→ **BRANO DA ESAMINARE**
- - - - -
Ebbene, prevedere quanto accaduto nelle ultime ore non era affatto esclusiva di cartomante. Sarebbe stato sufficiente conoscere il codice di procedura penale, come ben sa ogni studente di giurisprudenza al terzo o quarto anno di corso.

Perché alla base del dilettantismo del Movimento 5 Stelle, tutto sommato ancora neonati della politica – quella del mettere le mani nella res pubblica e non solo quella spassionata dei banchetti e dei cortei al grido di “onestà onestà” – prima ancora di un’idea oggettivamente distorta e perversa di legalità in senso asettico e formale, riposa un’inaccettabile mancanza di consapevolezza del concetto di “avviso di garanzia”.

L’avviso di garanzia, o meglio – utilizzando la terminologia corretta – l’informazione di garanzia, è un istituto giuridico disciplinato dall’art. 369 del Codice di procedura penale. La sua funzione nell’iter delle indagini preliminari è in realtà piuttosto elementare. E’ previsto che il pubblico ministero che sta per compiere un atto garantito deve inviare all’indagato ed alla persona offesa l’informazione di garanzia. Il contenuto più importante dell’informazione di garanzia è l’invito ad esercitare la facoltà di nominare un difensore di fiducia (in caso contrario ne verrà designato uno d’ufficio). Il codice impone poi di precisare, oltre alle norme di legge che si assumono violate, la data ed il luogo del fatto storico di reato, ovviamente nei limiti in cui tali dati risultano dalle indagini.

Al fine di garantire il diritto di difesa dell’indagato, l’informazione di garanzia dovrà essere inviata allo stesso in occasione del primo tra gli atti garantiti che si svolgono su iniziativa del pubblico ministero. Questo infatti prevede il successivo art. 369-bis c.p.p.

Ora, cosa succede della prassi degli Uffici Giudiziari? Molto spesso, l’informazione di garanzia viene notificata unitamente ad altro atto, come l’invito a presentarsi oppure addirittura con l’avviso di conclusione delle indagini (c.d. “415-bis”). In questi termini, l’avviso viene cumulato ad altro e si parla, in gergo, di atti equipollenti. Astrattamente parlando, dunque, un soggetto potrebbe vedersi notificare per la prima volta un avviso di conclusione indagini, senza essere venuto fino a quel momento a conoscenza dell’indagine a suo carico. No, ciò non avviene a causa di fantomatici e non meglio identificati poteri occulti, ma risponde al più elementare e sacrosanto diritto di difesa a garanzia dell’indagato stesso.

Ed udite udite, il nostro codice di rito – strumento diabolico in mano a Procure evidentemente asservite al Potere e alle lobby – cos’altro prevede? Che l’indagato o la persona offesa, ove ne facciano richiesta  (ad eccezione dei casi di cui agli art. 407 comma 2 lett. a) od ove sussistano specifiche esigenze investigative) possano addirittura fare richiesta per conoscere quanto indicato nel registro delle notizie di reato, ai sensi dell’art. 335 c.p.p.! Cose dell’altro mondo.

Richiesta che l’ex assessore ed il suo difensore avrebbe potuto formulare in qualsiasi momento, per certificare l’iscrizione a suo carico. Al contrario, hanno preferito attendere la fantomatica notifica, formale, dell’informazione di garanzia.
- - - - -
→ **Voci di dati salvate**
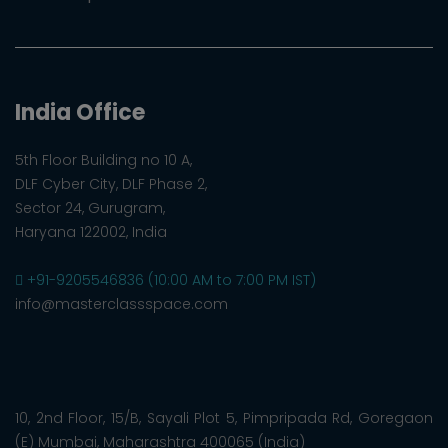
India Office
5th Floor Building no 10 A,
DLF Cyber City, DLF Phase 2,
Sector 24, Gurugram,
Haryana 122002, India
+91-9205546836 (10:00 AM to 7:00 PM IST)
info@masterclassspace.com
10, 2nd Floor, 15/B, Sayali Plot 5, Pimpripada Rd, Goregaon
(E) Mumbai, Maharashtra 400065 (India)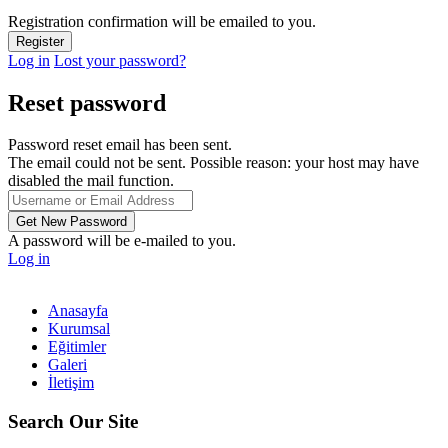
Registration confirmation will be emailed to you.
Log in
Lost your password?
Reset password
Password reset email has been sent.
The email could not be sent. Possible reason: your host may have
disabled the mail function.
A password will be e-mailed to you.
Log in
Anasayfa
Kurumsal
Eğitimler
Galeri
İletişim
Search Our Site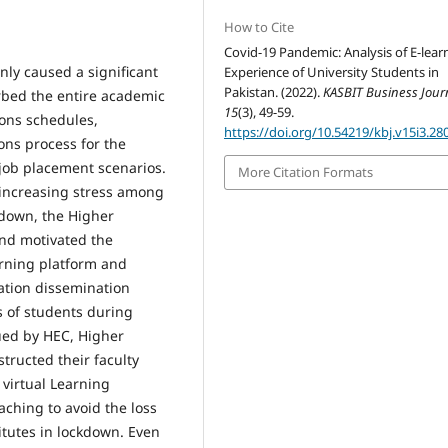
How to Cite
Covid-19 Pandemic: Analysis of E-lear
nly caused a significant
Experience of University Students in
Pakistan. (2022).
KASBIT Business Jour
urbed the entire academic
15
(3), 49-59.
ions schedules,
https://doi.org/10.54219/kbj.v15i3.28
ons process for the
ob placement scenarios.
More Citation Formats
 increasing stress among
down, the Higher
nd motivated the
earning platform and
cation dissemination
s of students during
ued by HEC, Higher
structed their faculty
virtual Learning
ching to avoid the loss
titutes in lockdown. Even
- - - - -
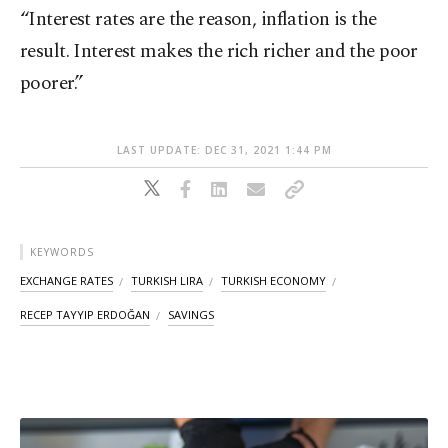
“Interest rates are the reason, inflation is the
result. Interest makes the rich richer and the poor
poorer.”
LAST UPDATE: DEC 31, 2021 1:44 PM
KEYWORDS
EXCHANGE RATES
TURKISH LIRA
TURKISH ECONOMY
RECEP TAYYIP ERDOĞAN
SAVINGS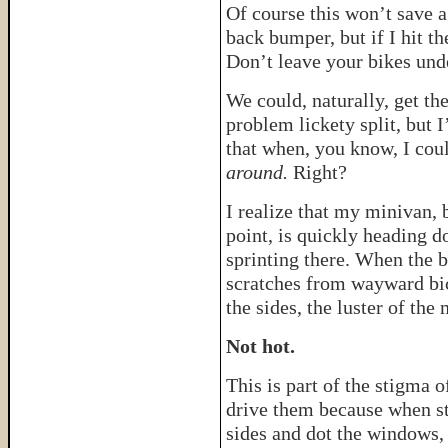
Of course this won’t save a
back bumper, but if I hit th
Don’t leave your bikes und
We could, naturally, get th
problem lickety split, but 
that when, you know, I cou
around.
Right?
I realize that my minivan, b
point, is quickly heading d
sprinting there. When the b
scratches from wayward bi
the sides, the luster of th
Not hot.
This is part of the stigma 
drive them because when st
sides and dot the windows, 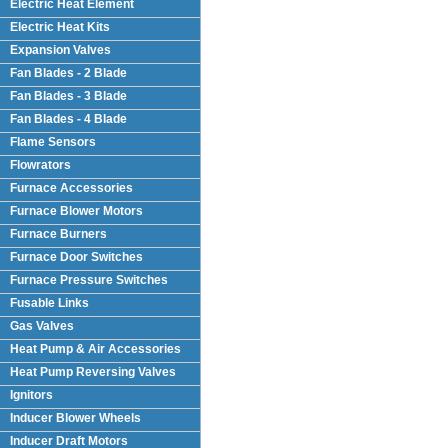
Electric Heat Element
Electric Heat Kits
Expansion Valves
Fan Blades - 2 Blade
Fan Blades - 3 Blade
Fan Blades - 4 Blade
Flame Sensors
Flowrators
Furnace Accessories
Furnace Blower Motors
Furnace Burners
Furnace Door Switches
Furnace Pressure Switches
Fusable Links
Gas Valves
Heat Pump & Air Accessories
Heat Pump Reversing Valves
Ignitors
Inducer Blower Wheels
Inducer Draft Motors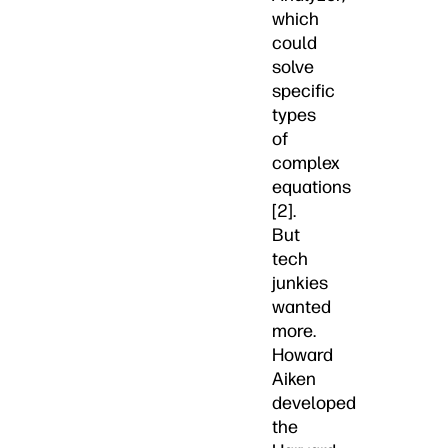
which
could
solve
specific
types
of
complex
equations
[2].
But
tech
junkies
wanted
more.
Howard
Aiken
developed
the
- - - - -
→ **AZIONE RICHIESTA**
Restituisci, senza alcuna modifica, la parte del brano sull'avviso di garanzia che comincia con "L’avviso di garanzia, o" e prosegue fino a "risultano dalle indagini.". I record qui non hanno alcun ruolo.

→ **LA TUA SOLUZIONE**
L’avviso di garanzia, o meglio – utilizzando la terminologia corretta – l’informazione di garanzia, è un istituto giuridico disciplinato dall’art. 369 del Codice di procedura penale. La sua funzione nell’iter delle indagini preliminari è in realtà piuttosto elementare. E’ previsto che il pubblico ministero che sta per compiere un atto garantito deve inviare all’indagato ed alla persona offesa l’informazione di garanzia. Il contenuto più importante dell’informazione di garanzia è l’invito ad esercitare la facoltà di nominare un difensore di fiducia (in caso contrario ne verrà designato uno d’ufficio). Il codice impone poi di precisare, oltre alle norme di legge che si assumono violate, la data ed il luogo del fatto storico di reato, ovviamente nei limiti in cui tali dati risultano dalle indagini.